Personal information
- Born: March 24, 1993 (age 32) Dublin, Georgia, U.S.
- Height: 6 ft 5 in (1.96 m)
- Weight: 315 lb (143 kg)

Career information
- High school: West Laurens (Dexter, Georgia)
- College: Western Kentucky
- NFL draft: 2017: undrafted

Career history
- San Francisco 49ers (2017); Los Angeles Rams (2018–2019)*; Baltimore Ravens (2019)*; Ottawa Redblacks (2020–2021)*;
- * Offseason and/or practice squad member only

Career NFL statistics
- Games played: 7
- Games started: 0
- Stats at Pro Football Reference

= Darrell Williams Jr. =

American football player (born 1993)

Darrell D. Williams Jr. (born March 24, 1993) is an American former professional football player who was an offensive tackle in the National Football League (NFL).

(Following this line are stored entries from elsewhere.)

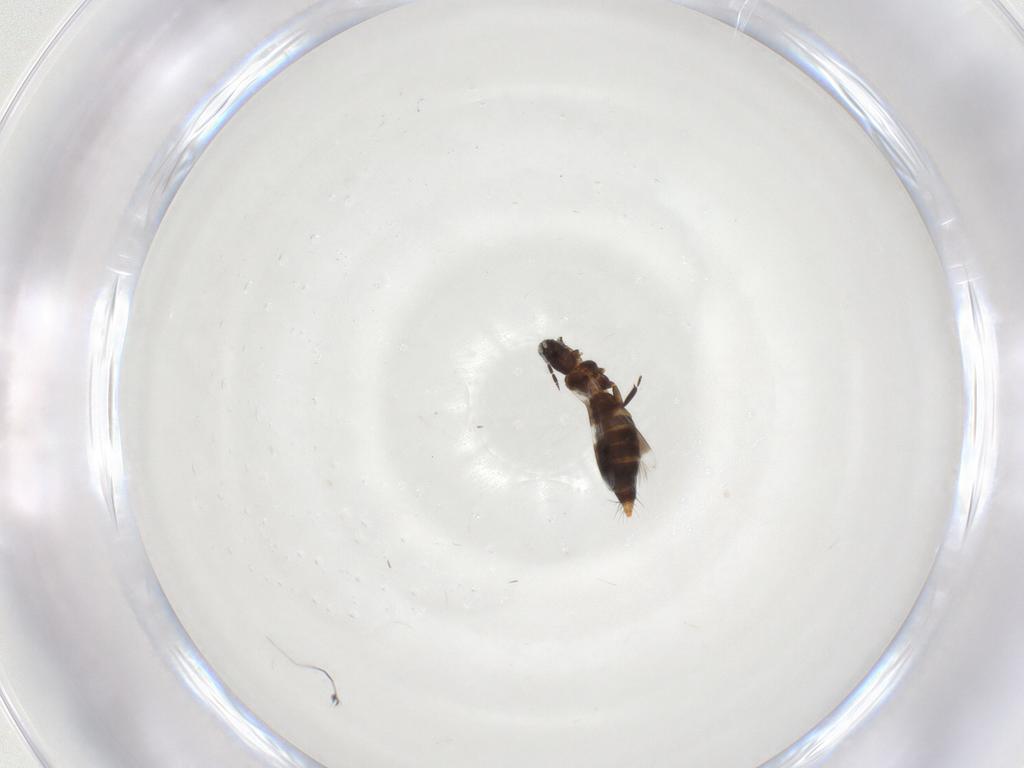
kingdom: Animalia
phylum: Arthropoda
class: Insecta
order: Thysanoptera
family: Aeolothripidae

He played college football for the Western Kentucky Hilltoppers.

==Early life==
Williams attended West Laurens High School in Dexter, Georgia, where he lettered in football and basketball.

==College career==
Williams played in 46 games for the Western Kentucky Hilltoppers.

==Professional career==
===San Francisco 49ers===
After going undrafted in the 2017 NFL draft, Williams signed with the San Francisco 49ers as an undrafted free agent on May 4, 2017. He was waived by the 49ers on September 2, 2017 and was signed to the practice squad the next day. On November 4, Williams was promoted to the active roster.

On August 31, 2018, Williams was waived by the 49ers.

===Los Angeles Rams===
On September 18, 2018, Johnson was signed to the Los Angeles Rams' practice squad. He signed a reserve/future contract with the Rams on February 7, 2019. On May 1, 2019, the Rams waived Williams.

===Baltimore Ravens===
On May 6, 2019, Williams signed with the Baltimore Ravens. He was waived during final roster cuts on August 30, 2019.

===Ottawa Redblacks===
Williams signed with the Ottawa Redblacks on February 10, 2020. He was released on June 21, 2021.